▶ _Instruction_
Reproduce the Form 8-K cover page below word for word, from "Check the appropriate" up to and including "(17 CFR 240.14a-12)".

▶ _Text to read_
------------------------------------

Form 8-K

UNITED STATES

SECURITIES AND EXCHANGE COMMISSION

Washington, D.C. 20549

 


FORM 8-K

 


CURRENT REPORT

Pursuant to Section 13 OR 15(d) of The Securities Exchange Act Of 1934

Date of Report (Date of earliest event reported): March 7, 2006

 


BRISTOL-MYERS SQUIBB COMPANY

(Exact Name of Registrant as Specified in its Charter)

 


 

Delaware   1-1136   22-079-0350

(State or Other Jurisdiction

of Incorporation)

  (Commission File Number)  

(IRS Employer

Identification Number)

345 Park Avenue

New York, NY, 10154

(Address of Principal Executive Office)

Registrant’s telephone number, including area code: (212) 546-4000

 


Check the appropriate box below if the Form 8-K filing is intended to simultaneously satisfy the filing obligation of the registrant under any of the following provisions (see General Instruction A.2. below):

 

¨ Written communications pursuant to Rule 425 under the Securities Act (17 CFR 230.425)

 

¨ Soliciting material pursuant to Rule 14a-12 under the Exchange Act (17 CFR 240.14a-12)

 

¨ Pre-commencement communications pursuant to Rule 14d-2(b) under the Exchange Act (17 CFR 240.14d-2(b))

 

¨ Pre-commencement communications pursuant to Rule 13e-4(c) under the Exchange Act (17 CFR 240.13e-4(c))

------------------------------------

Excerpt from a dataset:
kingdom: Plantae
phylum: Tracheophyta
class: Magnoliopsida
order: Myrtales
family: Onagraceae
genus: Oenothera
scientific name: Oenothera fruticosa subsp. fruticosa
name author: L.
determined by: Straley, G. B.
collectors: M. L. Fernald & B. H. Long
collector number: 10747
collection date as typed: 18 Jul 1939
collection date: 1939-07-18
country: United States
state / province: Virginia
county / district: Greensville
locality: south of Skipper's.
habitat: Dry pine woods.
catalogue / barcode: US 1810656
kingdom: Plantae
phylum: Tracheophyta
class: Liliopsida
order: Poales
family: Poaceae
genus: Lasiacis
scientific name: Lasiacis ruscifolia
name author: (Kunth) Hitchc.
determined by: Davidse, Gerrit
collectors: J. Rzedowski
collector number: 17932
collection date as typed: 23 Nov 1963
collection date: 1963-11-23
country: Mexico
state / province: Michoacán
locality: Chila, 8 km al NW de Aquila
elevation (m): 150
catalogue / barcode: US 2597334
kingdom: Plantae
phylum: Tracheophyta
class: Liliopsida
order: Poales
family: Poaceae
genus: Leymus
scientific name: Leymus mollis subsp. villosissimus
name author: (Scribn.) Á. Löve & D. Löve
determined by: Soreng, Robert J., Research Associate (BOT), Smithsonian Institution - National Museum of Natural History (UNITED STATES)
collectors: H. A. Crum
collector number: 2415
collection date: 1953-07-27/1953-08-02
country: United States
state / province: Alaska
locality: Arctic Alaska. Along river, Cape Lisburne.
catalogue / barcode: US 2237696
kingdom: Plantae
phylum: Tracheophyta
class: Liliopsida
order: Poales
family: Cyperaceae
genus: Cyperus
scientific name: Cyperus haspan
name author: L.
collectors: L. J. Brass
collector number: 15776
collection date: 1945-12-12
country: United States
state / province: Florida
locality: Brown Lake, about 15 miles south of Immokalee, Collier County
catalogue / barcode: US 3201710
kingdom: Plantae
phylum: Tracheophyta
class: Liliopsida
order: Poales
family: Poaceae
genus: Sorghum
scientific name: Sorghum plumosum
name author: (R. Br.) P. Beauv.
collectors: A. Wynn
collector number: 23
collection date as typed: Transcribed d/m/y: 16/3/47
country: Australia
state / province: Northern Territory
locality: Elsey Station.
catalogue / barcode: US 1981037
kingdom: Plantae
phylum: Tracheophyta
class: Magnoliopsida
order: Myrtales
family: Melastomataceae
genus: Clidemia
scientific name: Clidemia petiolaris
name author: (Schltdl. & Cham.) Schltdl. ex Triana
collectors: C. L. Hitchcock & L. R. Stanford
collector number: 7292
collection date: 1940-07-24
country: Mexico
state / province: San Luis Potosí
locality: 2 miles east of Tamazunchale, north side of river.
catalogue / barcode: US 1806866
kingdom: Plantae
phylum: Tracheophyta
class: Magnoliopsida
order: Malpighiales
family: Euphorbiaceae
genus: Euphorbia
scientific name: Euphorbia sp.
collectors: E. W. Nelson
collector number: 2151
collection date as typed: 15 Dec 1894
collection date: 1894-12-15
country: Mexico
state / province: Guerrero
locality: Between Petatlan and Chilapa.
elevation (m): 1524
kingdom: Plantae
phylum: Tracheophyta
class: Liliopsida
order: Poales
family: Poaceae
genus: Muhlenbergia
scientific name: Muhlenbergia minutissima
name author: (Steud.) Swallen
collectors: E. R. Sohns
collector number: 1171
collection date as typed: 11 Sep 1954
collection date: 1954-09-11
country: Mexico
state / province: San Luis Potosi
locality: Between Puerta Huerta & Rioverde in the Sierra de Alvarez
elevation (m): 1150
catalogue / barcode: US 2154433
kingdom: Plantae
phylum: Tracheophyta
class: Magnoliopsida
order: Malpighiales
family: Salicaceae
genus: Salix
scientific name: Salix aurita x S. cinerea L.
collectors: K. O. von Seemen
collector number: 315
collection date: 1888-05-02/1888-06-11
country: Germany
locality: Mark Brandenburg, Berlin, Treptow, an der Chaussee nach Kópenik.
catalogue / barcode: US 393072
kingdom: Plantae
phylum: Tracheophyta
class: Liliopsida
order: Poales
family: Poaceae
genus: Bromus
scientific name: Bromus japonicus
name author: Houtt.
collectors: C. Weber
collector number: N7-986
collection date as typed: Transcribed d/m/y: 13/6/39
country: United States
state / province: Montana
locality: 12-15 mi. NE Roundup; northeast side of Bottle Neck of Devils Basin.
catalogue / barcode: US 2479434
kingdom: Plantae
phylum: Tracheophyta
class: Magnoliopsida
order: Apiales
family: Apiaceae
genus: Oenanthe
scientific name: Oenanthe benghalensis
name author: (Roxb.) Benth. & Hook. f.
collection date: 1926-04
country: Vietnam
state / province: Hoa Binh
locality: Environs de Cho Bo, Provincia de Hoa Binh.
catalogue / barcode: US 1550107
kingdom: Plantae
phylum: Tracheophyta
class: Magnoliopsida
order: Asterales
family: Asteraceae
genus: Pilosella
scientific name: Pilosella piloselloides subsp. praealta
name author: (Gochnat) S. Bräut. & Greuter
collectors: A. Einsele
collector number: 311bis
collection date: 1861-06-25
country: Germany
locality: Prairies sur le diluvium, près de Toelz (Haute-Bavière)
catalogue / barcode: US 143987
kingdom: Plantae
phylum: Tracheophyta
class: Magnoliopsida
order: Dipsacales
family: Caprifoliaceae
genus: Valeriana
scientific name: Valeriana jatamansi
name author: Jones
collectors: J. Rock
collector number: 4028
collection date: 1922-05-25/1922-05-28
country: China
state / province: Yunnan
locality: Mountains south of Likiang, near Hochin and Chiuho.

------------------------------------

▶ _Result_
Check the appropriate box below if the Form 8-K filing is intended to simultaneously satisfy the filing obligation of the registrant under any of the following provisions (see General Instruction A.2. below):

 

¨ Written communications pursuant to Rule 425 under the Securities Act (17 CFR 230.425)

 

¨ Soliciting material pursuant to Rule 14a-12 under the Exchange Act (17 CFR 240.14a-12)